* **TEXTO DE LECTURA**
____________

Hacía nueve días que Candela Sol Rodríguez, de once años, había salido de su casa. Ni los mil seiscientos policías ni el ministerio público tan demasiado público ni el despliegue mediático obsceno y cómplice de las maniobras policiales, nadie que la buscó –si la buscó- la pudo encontrar.
Y hace un año la manito, como una mariposa inerte, le avisaba a la cartonera sin nombre que a Candela la habían asesinado. Que nadie lo había evitado. Que nadie había querido ni podido evitarlo. Y que todo a su alrededor sería una murga aterradora de policías corruptos, narcos de los suburbios de San Martín, boletas de ex socios de su padre preso, mensajes de su madre y a su madre que siempre supo más de lo que quiso decir, su madre recibida por Cristina Fernández, y pidiéndole a alguien a los ojos de la cámara que libere a la nena, una murga aterradora de fiscales y auxiliares y jueces que fueron volados de un plumazo ocho meses después, funcionarios y ministros con cara grave y dignidad impresentable, buchones policiales, pruebas plantadas, autores materiales e intelectuales que terminaron en libertad, testigos de identidad reservada de credibilidad mínima. Y una criatura muerta, asesinada, vejada, destrozada, víctima de esa murga multitudinaria conformada por las patas más gruesas del Estado, la marginalidad transa y criminal –en sociedad y socorro mutuo tantas veces- y retazos de su familia, en oscura danza judicial y videoclipera.
El fiscal general de Morón, Federico Nieva Woodgate –también sospechado por supuestas connivencias con la dictadura-, el juez Alfredo Meade y la plana mayor de la bonaerense armaron una investigación tan sólida que, ocho meses después, abrió las puertas para que los apartaran en masa y todo cayera prácticamente a fojas cero. Ni el móvil ni la banda a la que detuvieron ni las muestras de ADN ni el arroz con pollo ni la casa del carpintero. Nada quedó en pie.
El edema político que adquirió Daniel Scioli desde diciembre de 2011 le armó una comisión investigadora en el Senado. Gabriel Mariotto, vice del Gobernador y principal opositor, decidió esmerilar allí donde el optimismo montaneriano tiene sus máximas debilidades: el ministro Ricardo Casal, la policía, el servicio penitenciario y la política de inseguridad bonaerense.
Pero lo que no hay que perder de vista es que si bien la avanzada tiene motivaciones internas concretas, también se sostiene en sólidos cimientos. Es evidente que la búsqueda de la chiquita primero y la investigación de su crimen después fueron fracasos rotundos y desgraciados. Y la responsabilidad del Estado es abrumadora.

____________

* **CONSIGNA**
Reproduce sin cambios el pasaje del texto sobre el caso de Candela que empieza en "Hacía nueve días" y continúa hasta "la pudo encontrar.".

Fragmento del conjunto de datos
____________

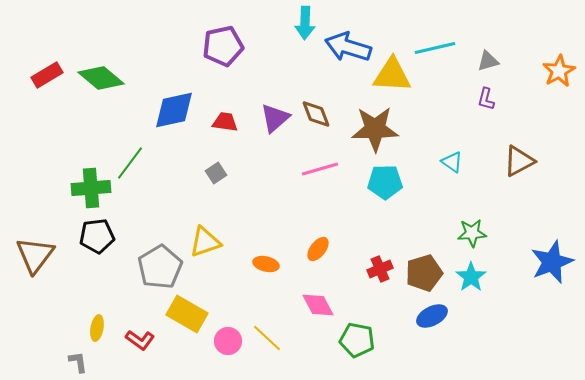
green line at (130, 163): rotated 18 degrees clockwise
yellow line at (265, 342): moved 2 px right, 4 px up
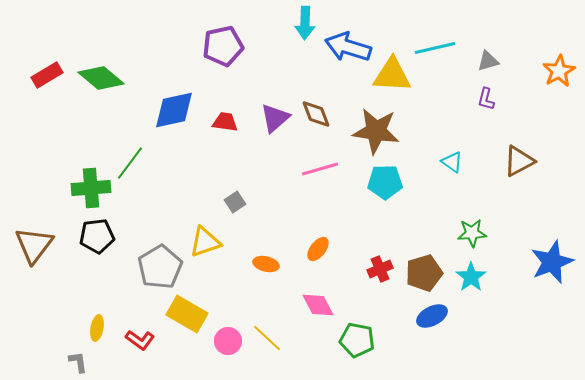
brown star at (375, 129): moved 1 px right, 2 px down; rotated 9 degrees clockwise
gray square at (216, 173): moved 19 px right, 29 px down
brown triangle at (35, 255): moved 1 px left, 10 px up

____________

* **RESPUESTA**
Hacía nueve días que Candela Sol Rodríguez, de once años, había salido de su casa. Ni los mil seiscientos policías ni el ministerio público tan demasiado público ni el despliegue mediático obsceno y cómplice de las maniobras policiales, nadie que la buscó –si la buscó- la pudo encontrar.